The other three people in the top 10 inherited their money – only 30 percent of the group. Economic mobility is a visible reality in many places around the world.
When people talk about economic disparity they call forth two contrasting images of fairness. On one side is the question of whether any system can be called fair if it rewards some human beings with mansions and private jets while others do without adequate food. Conversely, would our economic system be fair if it didn’t offer compensation to those who work harder and invent more? And without economic incentives, wouldn’t human beings be less innovative? Aren’t economic disparity – and economic mobility – important sources of energy for human endeavor?
Tacitly, most nations have codified their economic theories based on a compromise incorporating both concepts, while perfecting neither.
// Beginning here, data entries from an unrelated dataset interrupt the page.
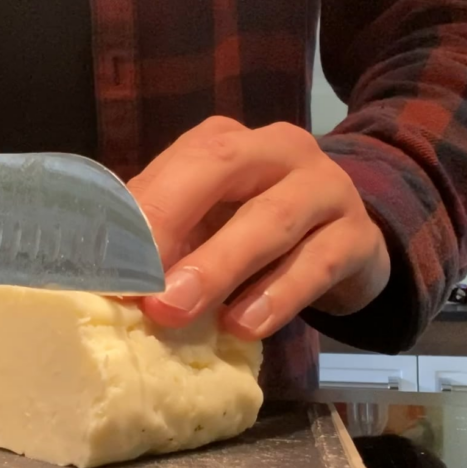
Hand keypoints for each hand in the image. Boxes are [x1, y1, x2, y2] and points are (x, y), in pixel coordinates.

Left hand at [127, 117, 390, 339]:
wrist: (347, 246)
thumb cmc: (255, 235)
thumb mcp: (206, 225)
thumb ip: (164, 238)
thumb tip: (106, 276)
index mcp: (228, 142)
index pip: (180, 162)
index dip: (144, 210)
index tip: (109, 265)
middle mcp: (279, 150)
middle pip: (223, 169)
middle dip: (174, 224)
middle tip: (139, 284)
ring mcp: (326, 187)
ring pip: (273, 218)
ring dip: (221, 266)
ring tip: (179, 311)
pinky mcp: (360, 236)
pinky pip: (318, 263)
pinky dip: (278, 296)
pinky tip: (246, 325)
There are hungry and homeless people in most countries. Nearly every country taxes its wealthiest residents to provide social programs to its neediest, while allowing the wealthy to remain wealthy. No one, it seems, is satisfied with his own country’s system. We are generally even less satisfied with the systems of other countries.
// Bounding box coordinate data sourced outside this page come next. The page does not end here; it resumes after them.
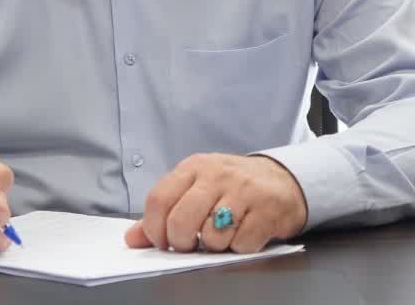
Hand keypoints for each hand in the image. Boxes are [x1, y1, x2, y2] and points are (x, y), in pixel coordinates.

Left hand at [125, 154, 306, 253]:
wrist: (282, 179)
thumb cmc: (232, 187)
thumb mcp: (196, 189)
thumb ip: (164, 212)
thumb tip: (132, 239)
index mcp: (193, 167)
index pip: (159, 199)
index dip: (154, 229)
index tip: (162, 242)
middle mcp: (216, 175)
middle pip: (181, 220)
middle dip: (182, 243)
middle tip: (190, 245)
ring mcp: (243, 190)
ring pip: (212, 235)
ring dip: (214, 246)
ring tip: (221, 235)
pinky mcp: (267, 209)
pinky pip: (241, 243)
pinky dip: (239, 247)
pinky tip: (243, 234)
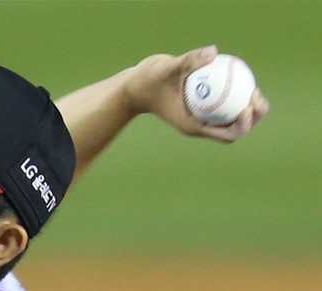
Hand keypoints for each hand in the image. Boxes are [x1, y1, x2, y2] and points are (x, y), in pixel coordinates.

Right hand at [126, 46, 269, 142]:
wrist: (137, 87)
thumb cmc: (149, 81)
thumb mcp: (167, 69)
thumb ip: (189, 61)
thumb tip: (213, 51)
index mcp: (194, 126)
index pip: (225, 134)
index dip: (243, 125)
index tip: (248, 108)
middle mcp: (201, 125)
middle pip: (234, 130)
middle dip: (252, 119)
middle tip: (259, 99)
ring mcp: (202, 117)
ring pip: (231, 118)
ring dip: (247, 108)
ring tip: (256, 92)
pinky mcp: (202, 106)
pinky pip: (224, 103)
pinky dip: (235, 95)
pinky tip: (242, 78)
As always, our sense of fairness evolves and changes.
So, is it fair that Carolyn and I should have a farm of our very own? By American standards we are far from wealthy, but we are better off than most. Perhaps the answer to this question from a personal perspective is that, yes, we think we’ve achieved what we’ve achieved in a relatively fair system and we do not feel guilty for living at Rancho Cappuccino. We feel fortunate. We are conscious that many have less. We share a little through charities, including the Heifer Project that distributes food and livestock to poor people around the world. It’s a way of recognizing our good fortune. In the future, we hope to share more.
We sell our animals for meat at prices most people can afford – a little more than the price for supermarket meat. When possible, we donate meat through charities that can turn it into meals for the needy.
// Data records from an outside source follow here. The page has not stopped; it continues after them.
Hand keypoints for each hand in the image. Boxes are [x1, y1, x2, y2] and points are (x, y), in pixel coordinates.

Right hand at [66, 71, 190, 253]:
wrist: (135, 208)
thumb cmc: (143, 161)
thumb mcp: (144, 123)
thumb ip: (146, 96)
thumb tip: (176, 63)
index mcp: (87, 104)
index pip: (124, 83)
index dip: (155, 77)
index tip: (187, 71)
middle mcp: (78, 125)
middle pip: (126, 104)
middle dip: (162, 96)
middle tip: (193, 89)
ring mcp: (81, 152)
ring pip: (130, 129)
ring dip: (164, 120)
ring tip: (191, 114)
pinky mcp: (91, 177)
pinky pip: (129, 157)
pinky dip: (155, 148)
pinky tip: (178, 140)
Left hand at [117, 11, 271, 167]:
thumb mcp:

We don’t hire illegal aliens. In fact, we don’t need any employees except a friend who stays at the farm to keep an eye on things when we’re out of town. Another friend, a fellow farmer, shares labor with us on the rare occasions when an extra body is needed, and we return the favor.
That’s how we work on being fair to people less fortunate. Fairness – like contagiousness, beauty and abundance – is not so much a standard to be achieved as it is a criterion to be interpreted and applied. We strive for fairness, even though it can’t be clearly defined, much less perfected. In the striving, I think we create a better world. We don’t exploit workers. We produce meat in ways that protect the environment for every living thing that shares our habitat.